At time we find it hard to control how we worry. These feeling of anxiety can be more constant and can often affect day to day function.
Anxiety is the main symptom of several conditions such as:
- Generalised Anxiety Disorder
- Panic disorder
- Phobias such as agoraphobia or claustrophobia
- Post-traumatic stress disorder (PTSD)
- Social anxiety disorder (social phobia)
Let’s talk about Generalise anxiety disorder (GAD)
People with GAD typically present with excessive anxiety about ordinary, day-today situations. The anxiety is intrusive, causes distress or functional impairment, and often encompasses multiple domains (e.g., finances, work, health).
People with GAD feel anxious most days and often struggle to remember the last time they felt relaxed.
Your mind might be constantly racing with thoughts and experience little break from this.
Symptoms of GAD
Generalized anxiety disorder symptoms can vary. They may include:
- Persistent worrying or anxiety about a number of areas that are out of proportion to the impact of the events
- Overthinking plans and solutions to all possible worst-case outcomes
- Perceiving situations and events as threatening, even when they aren’t
- Difficulty handling uncertainty
- Indecisiveness and fear of making the wrong decision
- Inability to set aside or let go of a worry
- Inability to relax, feeling restless, and feeling keyed up or on edge
- Difficulty concentrating, or the feeling that your mind “goes blank”
Physical signs and symptoms may include:
- Trouble sleeping
- Muscle tension or muscle aches
- Trembling, feeling twitchy
- Nervousness or being easily startled
- Nausea, diarrhea or irritable bowel syndrome
Your anxiety, worry or physical symptoms cause you significant distress in social, work or other areas of your life. Worries can shift from one concern to another and may change with time and age.
When to see a doctor
Some anxiety is normal, but see your doctor if:
- You feel like you’re worrying too much and it’s interfering with your relationships, work or other parts of your life.

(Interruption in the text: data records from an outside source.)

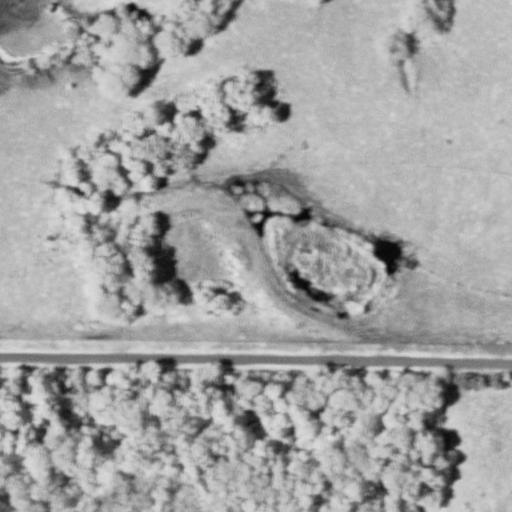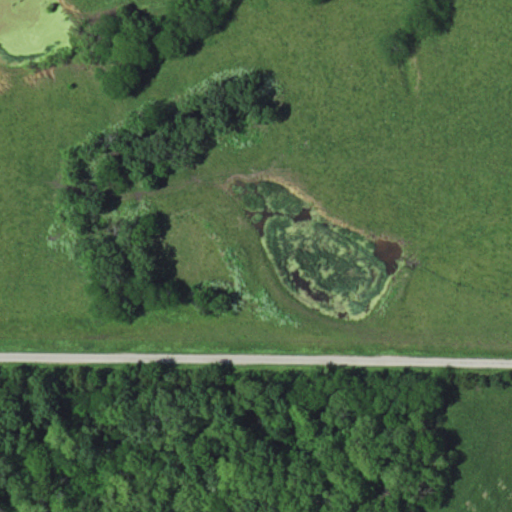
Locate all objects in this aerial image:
road: (256, 361)
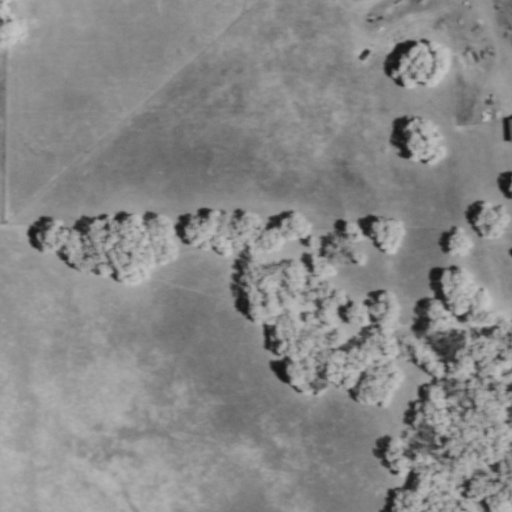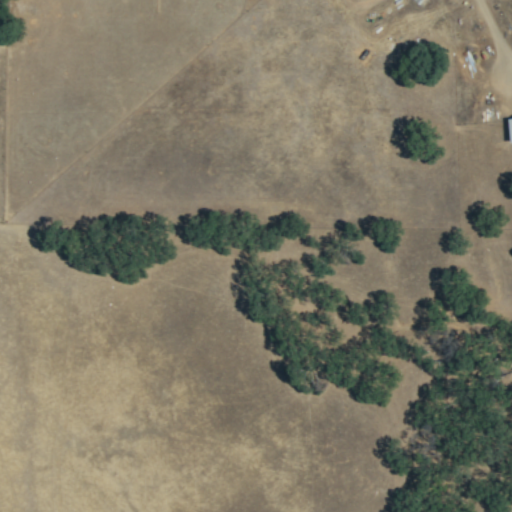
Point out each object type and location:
building: (510, 127)
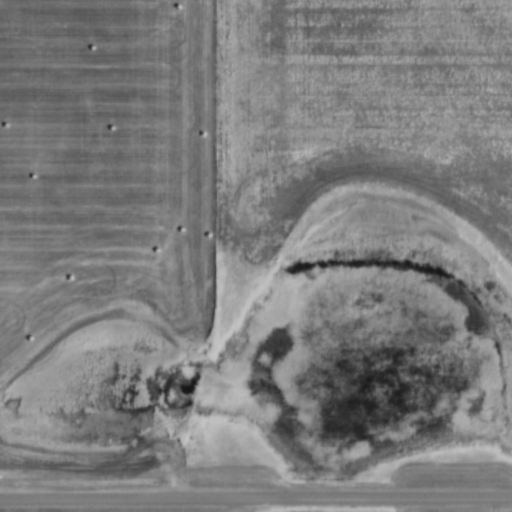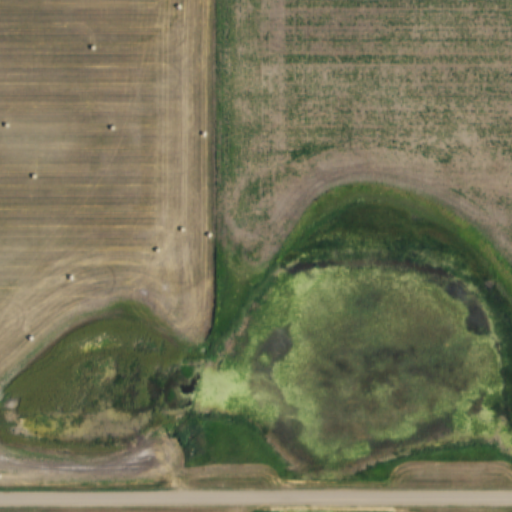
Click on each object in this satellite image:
road: (256, 499)
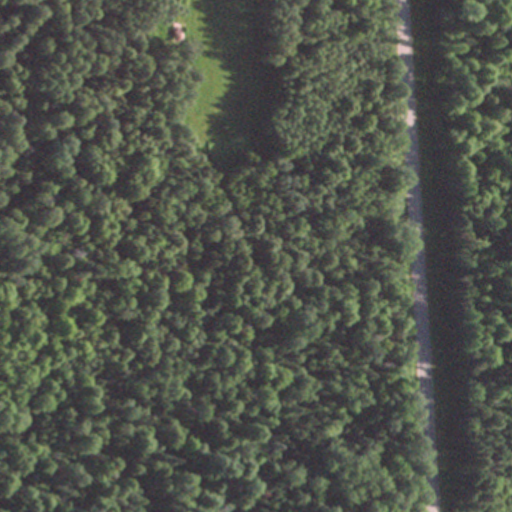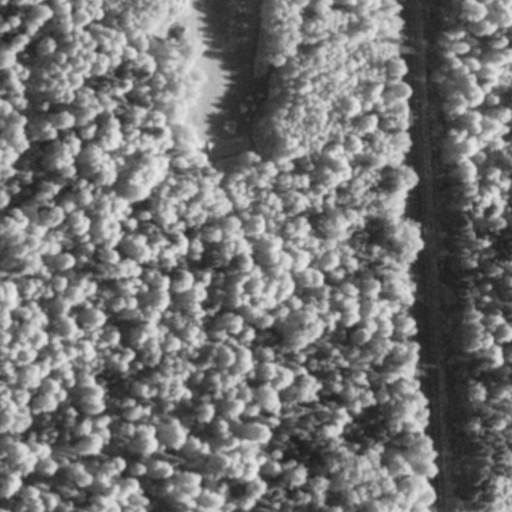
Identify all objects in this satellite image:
road: (413, 255)
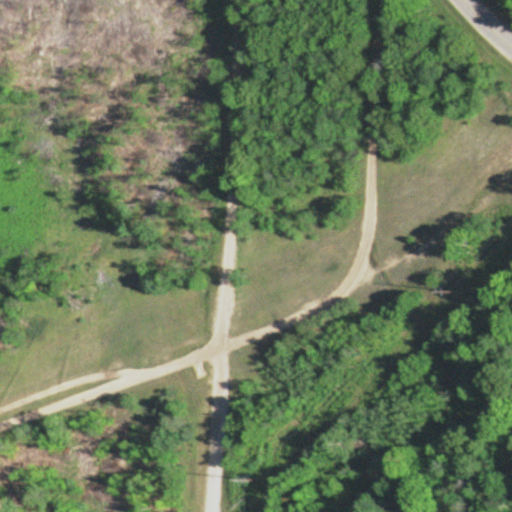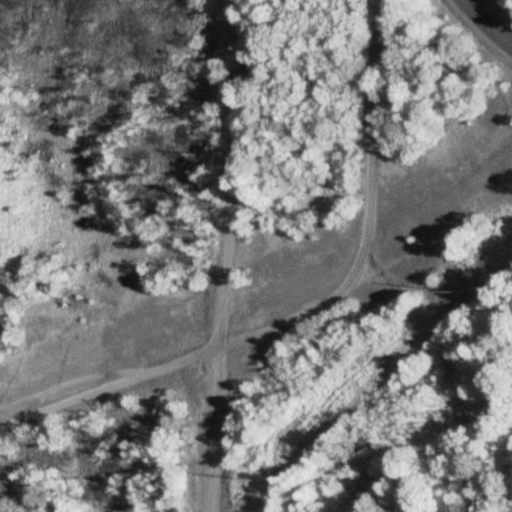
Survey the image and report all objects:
road: (492, 19)
road: (372, 129)
road: (229, 175)
road: (191, 359)
road: (444, 370)
road: (215, 431)
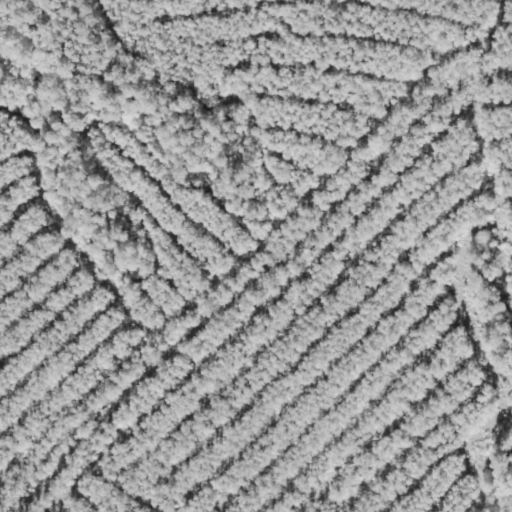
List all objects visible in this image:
road: (66, 198)
road: (309, 258)
road: (53, 454)
road: (15, 480)
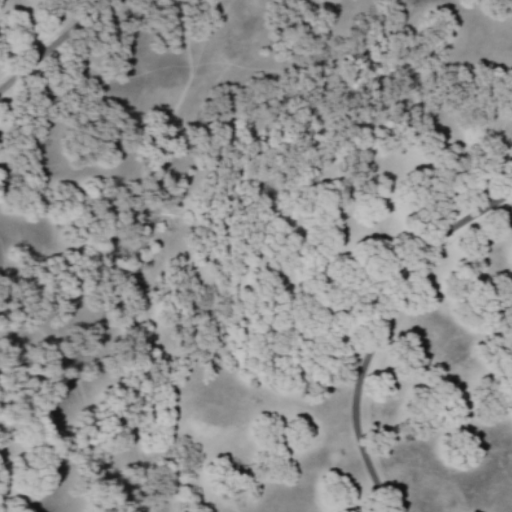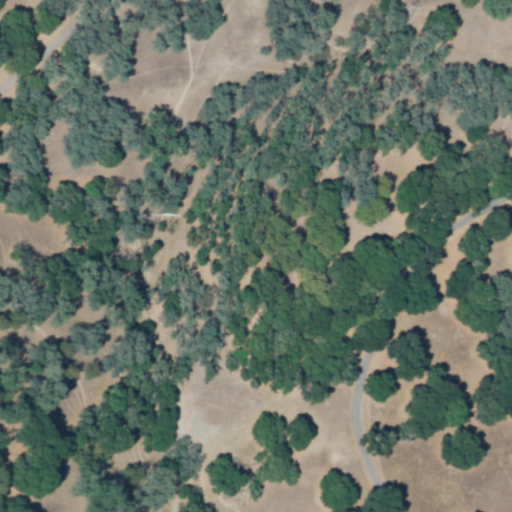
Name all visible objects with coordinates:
road: (428, 156)
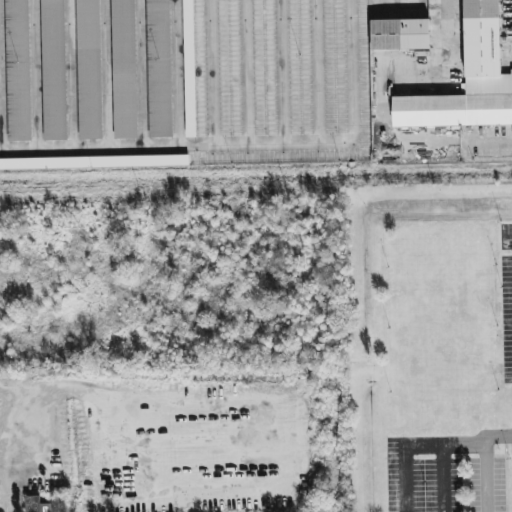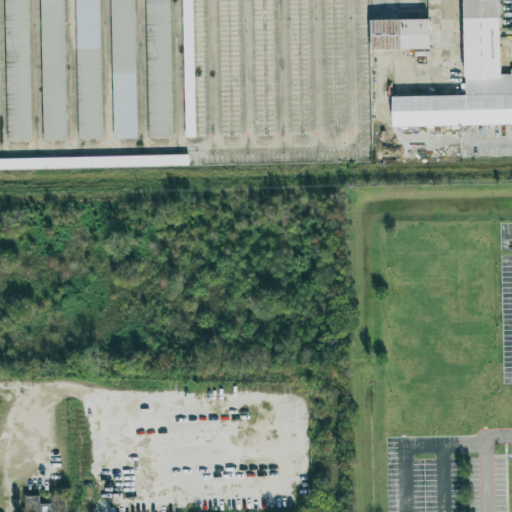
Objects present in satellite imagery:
building: (399, 34)
building: (399, 37)
building: (157, 68)
building: (158, 68)
building: (86, 69)
building: (121, 69)
building: (123, 69)
building: (188, 69)
building: (16, 70)
building: (51, 70)
building: (53, 70)
building: (88, 70)
road: (349, 71)
road: (246, 72)
road: (280, 72)
road: (314, 72)
road: (175, 73)
road: (209, 73)
road: (68, 74)
road: (104, 74)
road: (139, 74)
road: (35, 75)
parking lot: (186, 80)
building: (467, 80)
building: (468, 80)
road: (496, 138)
road: (175, 147)
building: (93, 162)
road: (407, 395)
road: (140, 397)
parking lot: (448, 438)
road: (446, 442)
road: (485, 462)
road: (444, 477)
building: (44, 504)
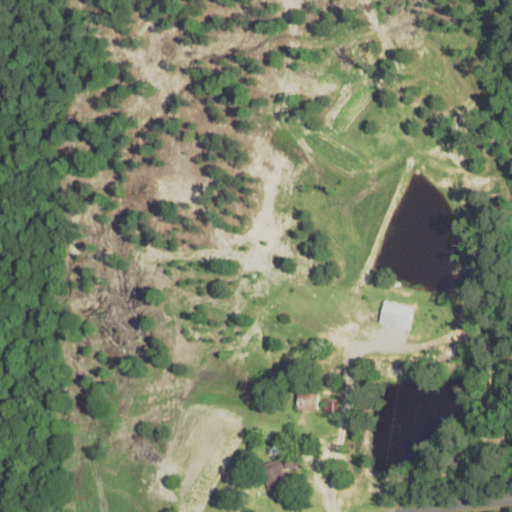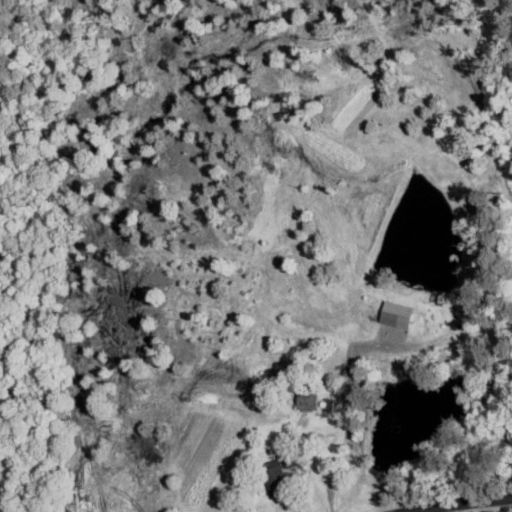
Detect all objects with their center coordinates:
building: (309, 398)
building: (278, 476)
road: (461, 503)
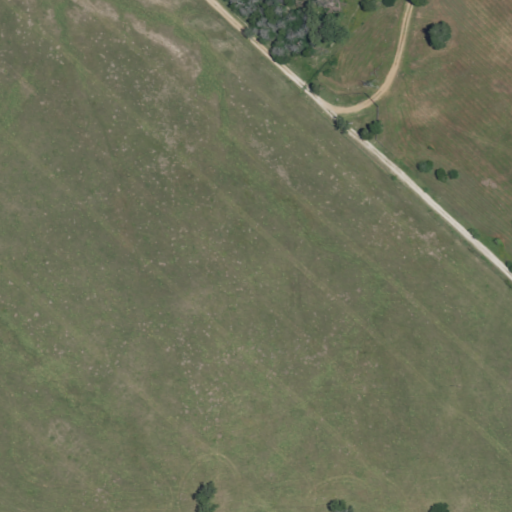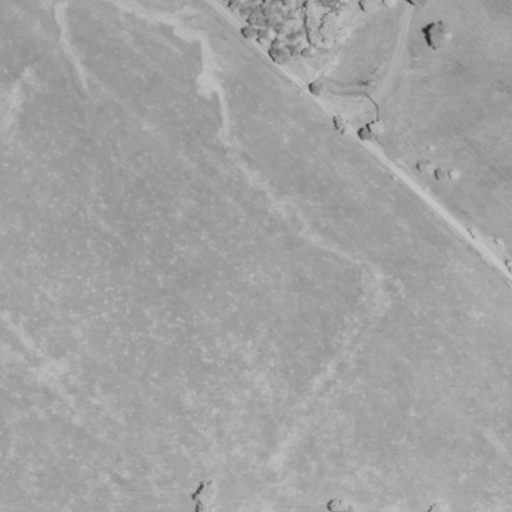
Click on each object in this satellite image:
road: (416, 88)
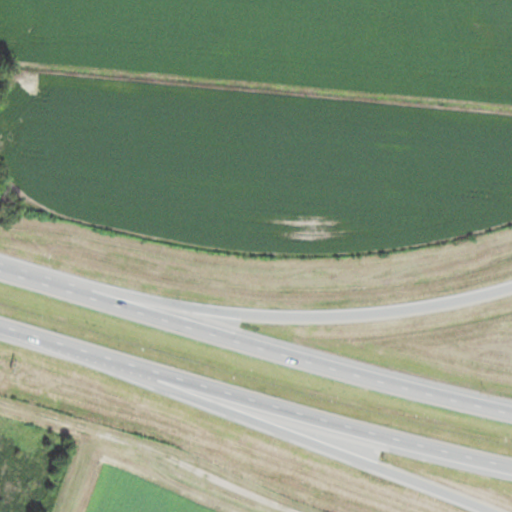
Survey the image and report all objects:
road: (254, 316)
road: (254, 344)
road: (254, 399)
road: (246, 417)
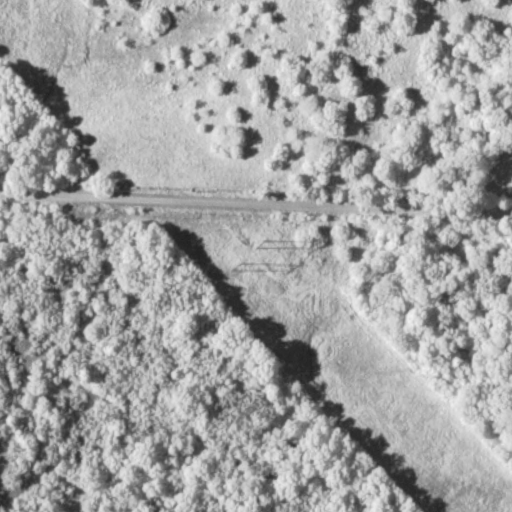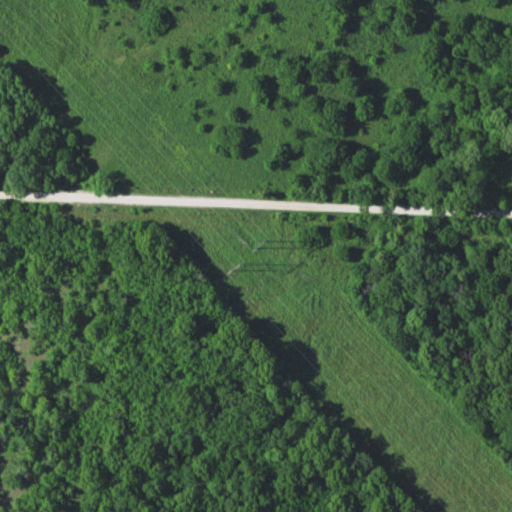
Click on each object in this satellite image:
road: (256, 208)
power tower: (258, 245)
power tower: (235, 267)
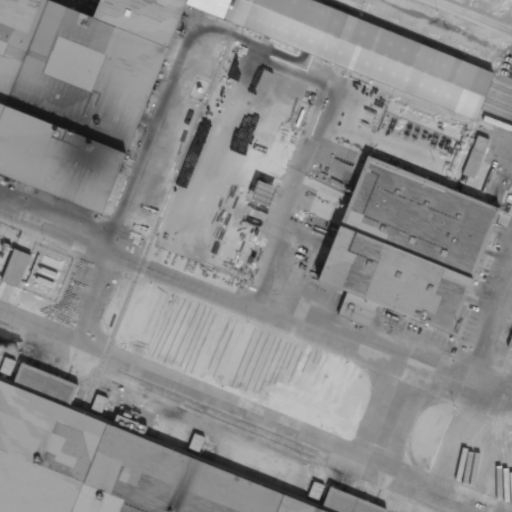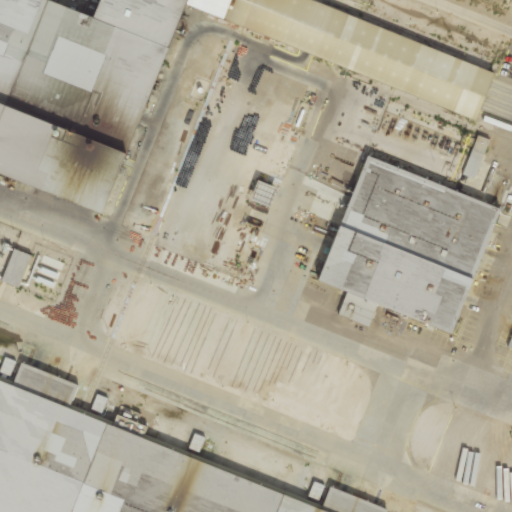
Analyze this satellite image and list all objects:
railway: (426, 27)
railway: (409, 32)
building: (174, 72)
building: (479, 148)
building: (264, 191)
building: (403, 243)
building: (408, 246)
power substation: (7, 247)
building: (16, 267)
road: (355, 348)
building: (106, 468)
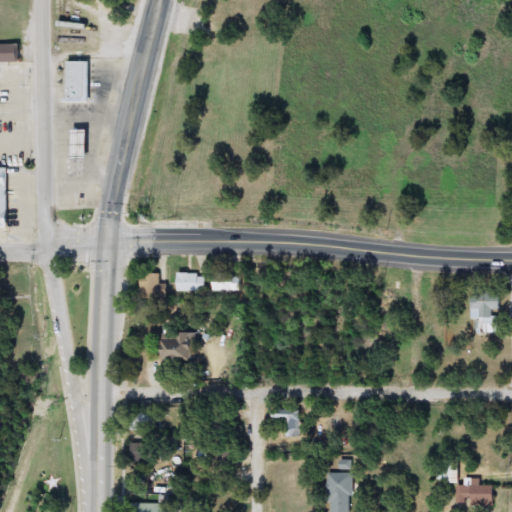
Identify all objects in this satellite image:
building: (10, 54)
building: (10, 54)
building: (79, 82)
building: (79, 82)
road: (130, 121)
road: (41, 124)
building: (84, 146)
building: (84, 146)
railway: (138, 148)
building: (4, 198)
building: (4, 198)
road: (310, 243)
traffic signals: (109, 245)
road: (54, 247)
building: (192, 282)
building: (227, 282)
building: (192, 283)
building: (228, 283)
building: (155, 289)
building: (155, 289)
building: (486, 314)
building: (486, 314)
road: (412, 324)
building: (180, 347)
building: (180, 348)
road: (99, 378)
road: (69, 379)
road: (305, 393)
railway: (47, 404)
building: (151, 421)
building: (151, 421)
building: (288, 422)
building: (288, 422)
building: (147, 452)
road: (253, 452)
building: (147, 453)
building: (218, 456)
building: (218, 456)
building: (341, 493)
building: (341, 493)
building: (478, 495)
building: (478, 495)
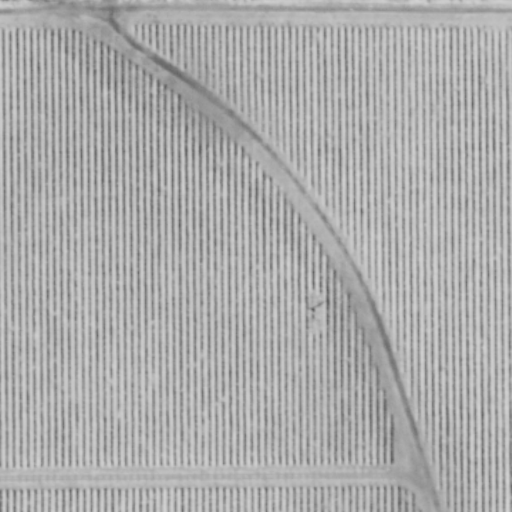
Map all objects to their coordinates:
crop: (256, 256)
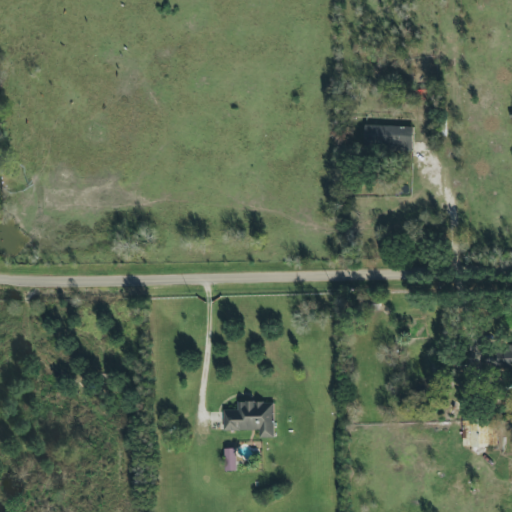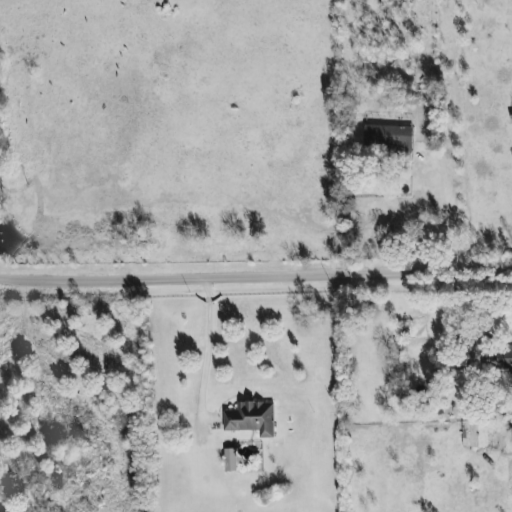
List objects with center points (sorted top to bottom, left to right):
building: (388, 136)
road: (256, 276)
road: (203, 343)
building: (511, 363)
building: (251, 417)
building: (230, 459)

- You feel depressed or irritable, have trouble with drinking or drugs or you have other mental health concerns along with anxiety.
- You have suicidal thoughts or behaviours- seek emergency treatment immediately by going to your local A&E
Your worries are unlikely to simply go away on their own, and they may actually get worse over time.
City therapy’s Approach to treating GAD:
- Individual psychotherapy- The therapist will help you identify possible causes and triggers of your anxiety- including those created by relationships, past experiences, work. Individual therapy will help you develop effective coping strategies.
- Cognitive Behaviour Therapy (CBT) and other behavioural approaches may help people challenge negative thoughts and thinking patterns related to others and themselves.
- Medication- In some cases medication can also be used. You will need to speak to your GP or Psychiatrist to discuss this.